The presence of carious lesions should be considered in developing a treatment plan.

The relationship of the mucogingival junction to the loss of attachment should be noted and considered in developing a treatment plan.

Clinically apparent plaque, calculus and other local etiologic factors should be removed.

Root planing should be performed.

Chemotherapeutic agents may be used by the dentist to facilitate treatment.

Alteration of tooth morphology and/or position, placement of restorations, modification or replacement of restorations, and treatment of carious lesions may be performed by the dentist to facilitate treatment.

The replacement of missing teeth and/or those indicated for extraction may be performed by the dentist to facilitate treatment.

Occlusal analysis and adjustments may be performed by the dentist to facilitate treatment.

Occlusal guards and/or splinting may be used by the dentist to stabilize mobile teeth.

Resective, regenerative, recontouring and/or augmentation procedures may be performed by the dentist.

Root resection may be performed by the dentist.

Endodontic therapy may be performed by the dentist.

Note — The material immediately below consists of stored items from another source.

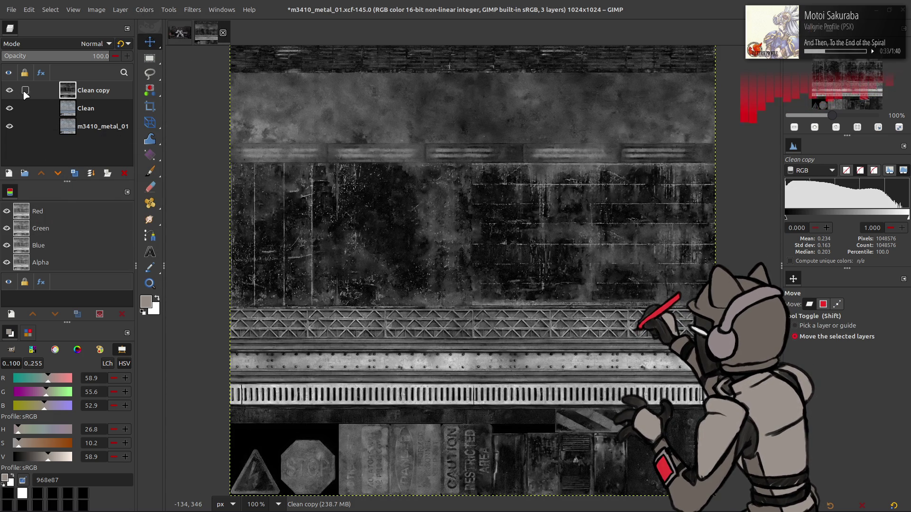
left_click(116, 92)
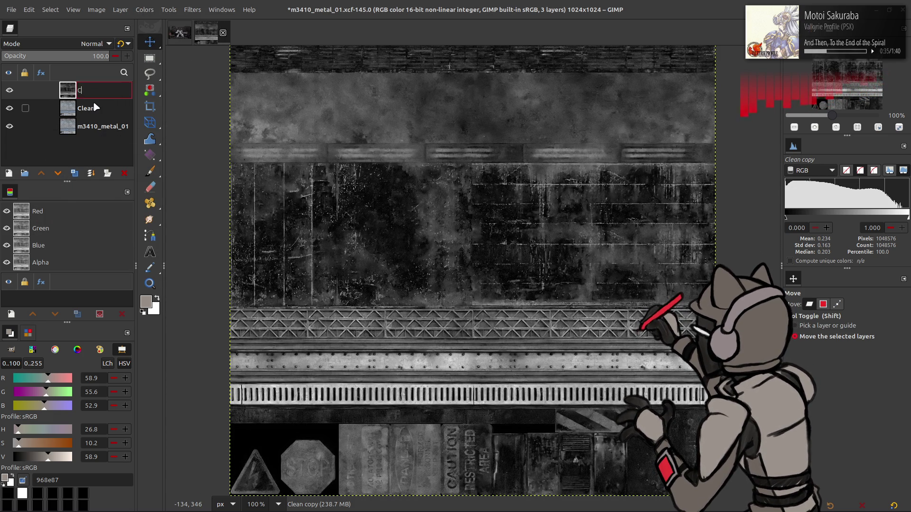
left_click(95, 107)
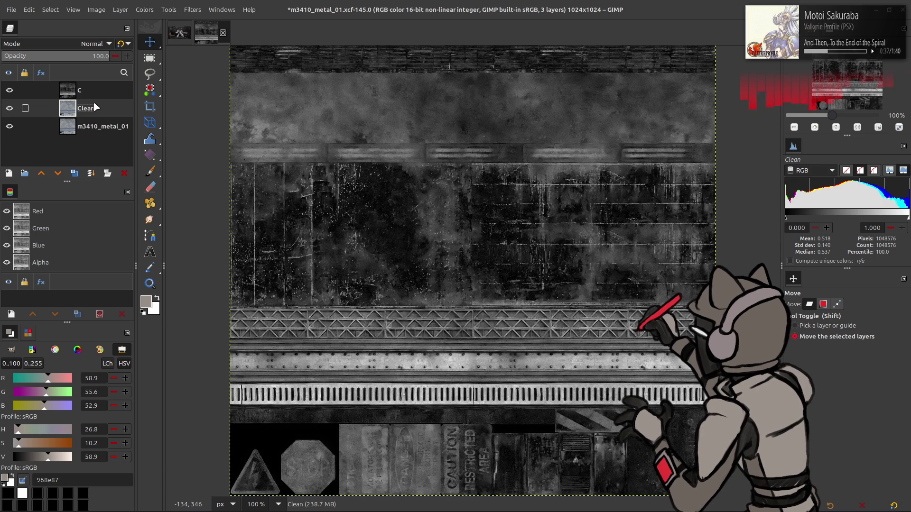
Toggle layer C on and off to compare with Clean, leaving it hidden.
left_click(9, 90)
left_click(9, 91)
left_click(9, 90)
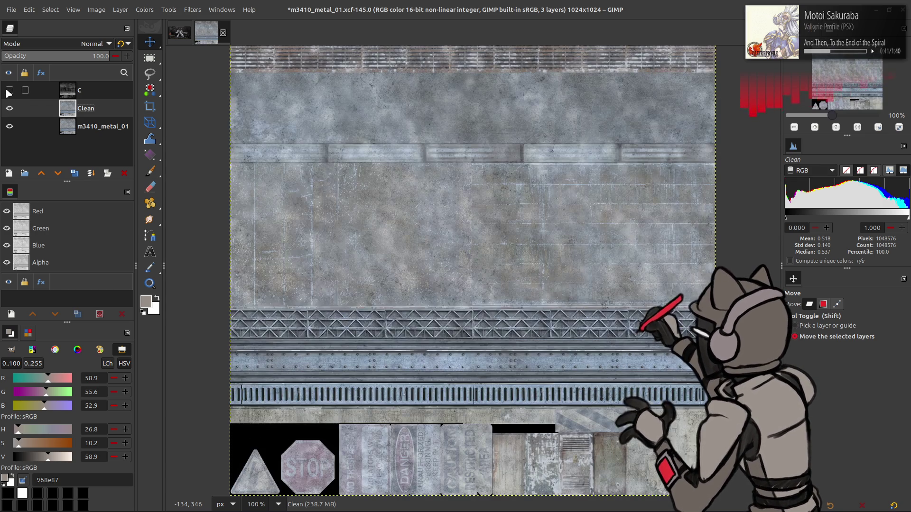
left_click(9, 90)
left_click(9, 90)
left_click(9, 91)
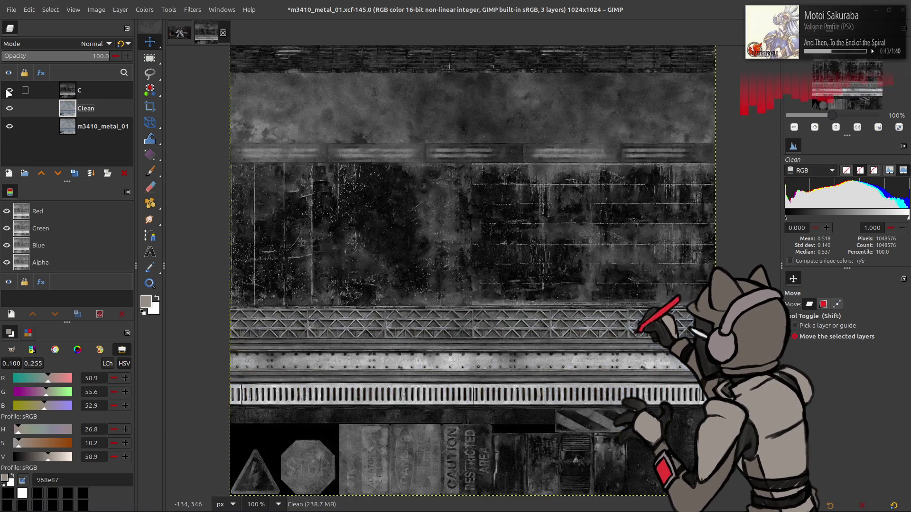
left_click(9, 91)
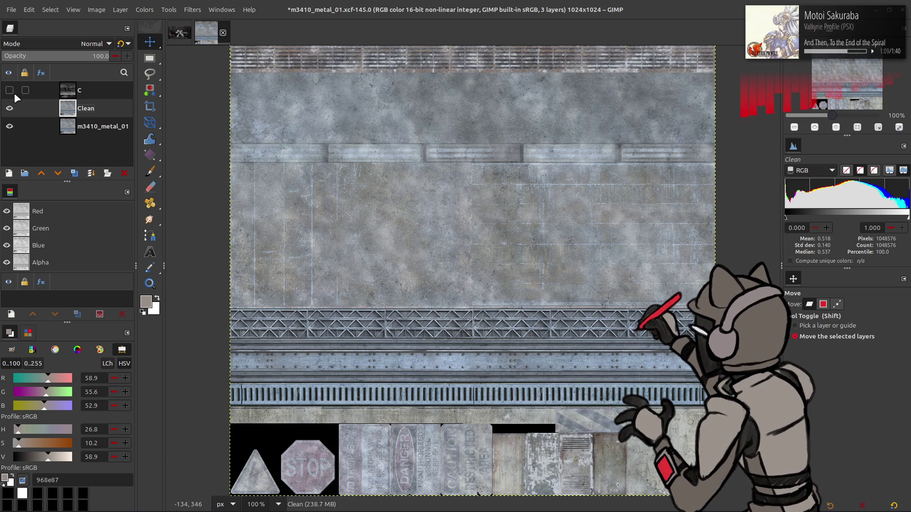
Duplicate Clean and apply Levels to the copy with output range 5 to 90.
left_click(75, 173)
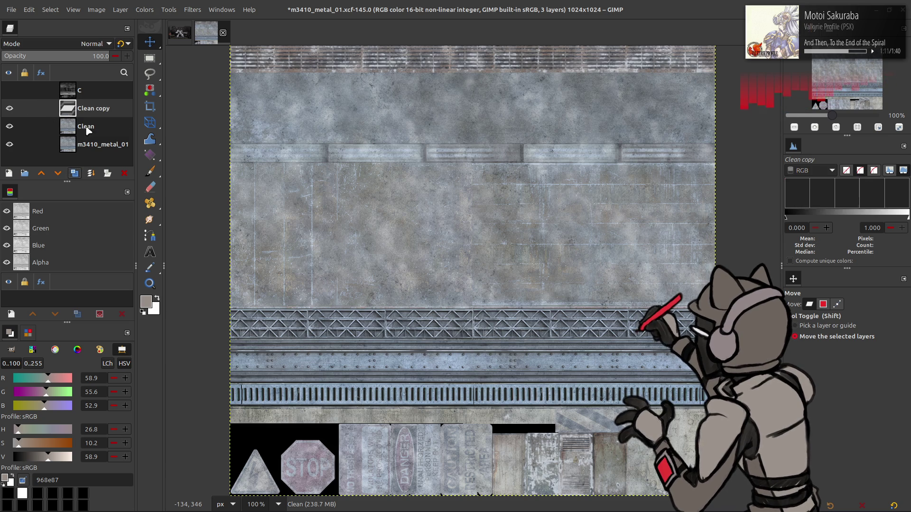
left_click(145, 10)
left_click(181, 118)
left_click(67, 306)
type("5")
key("Return")
triple_click(256, 305)
type("90")
key("Return")
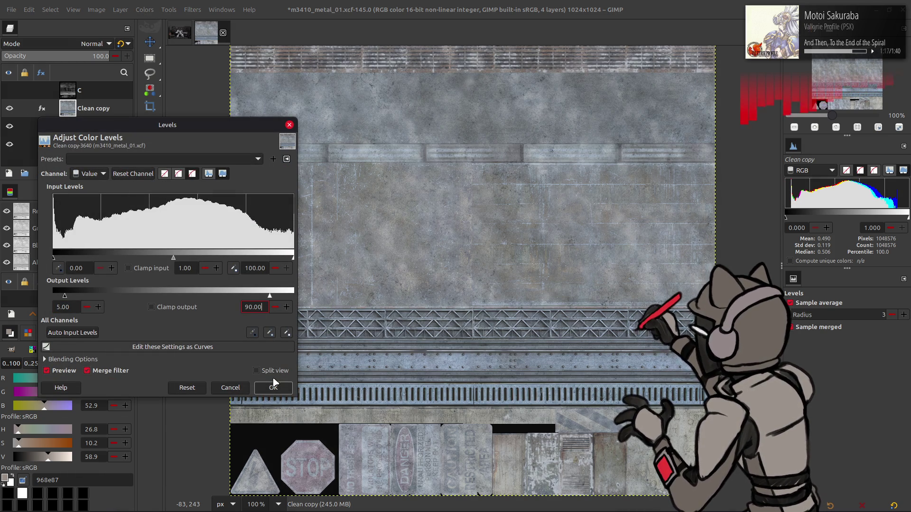
left_click(273, 387)
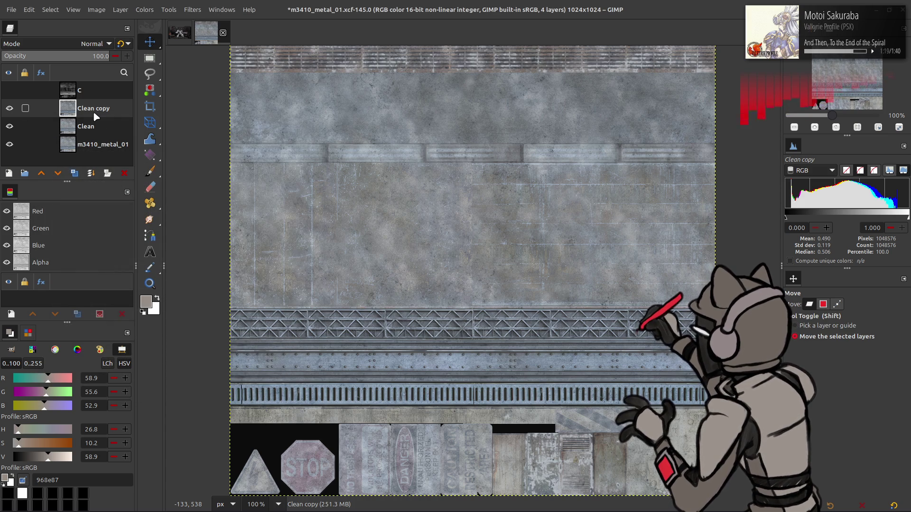
Move the levels-adjusted copy to the top of the stack and duplicate it twice.
left_click_drag(95, 103, 95, 88)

Teeth may be removed as determined by the dentist.

The dentist should inform the patient that he or she should participate in a prescribed program of continuing care to allow the dentist to evaluate the effectiveness of the treatment provided and the condition of the periodontium.

The dentist should determine the frequency and type of preventive treatment, based on the patient's risk factors or presence of oral disease.

Documentation of treatment provided, counseling and recommended preventive measures, as well as consultations with and referrals to other health care professionals should be included in the patient's dental record.